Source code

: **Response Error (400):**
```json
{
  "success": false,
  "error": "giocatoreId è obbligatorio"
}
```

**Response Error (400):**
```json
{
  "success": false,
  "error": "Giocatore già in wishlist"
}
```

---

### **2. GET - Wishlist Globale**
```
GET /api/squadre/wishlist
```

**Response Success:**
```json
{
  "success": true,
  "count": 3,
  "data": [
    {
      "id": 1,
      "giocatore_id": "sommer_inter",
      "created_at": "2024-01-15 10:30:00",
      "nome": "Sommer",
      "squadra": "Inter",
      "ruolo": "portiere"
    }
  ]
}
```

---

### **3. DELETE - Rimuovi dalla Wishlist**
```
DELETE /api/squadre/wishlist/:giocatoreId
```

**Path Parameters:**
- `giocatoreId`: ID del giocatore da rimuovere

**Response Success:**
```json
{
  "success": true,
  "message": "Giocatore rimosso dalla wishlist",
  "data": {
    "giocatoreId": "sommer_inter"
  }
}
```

*Activity*
Filter the entries above down to the lines that hold the word "Response", and copy those lines.

*Exercise output*
: **Response Error (400):**
**Response Error (400):**
**Response Success:**
**Response Success:**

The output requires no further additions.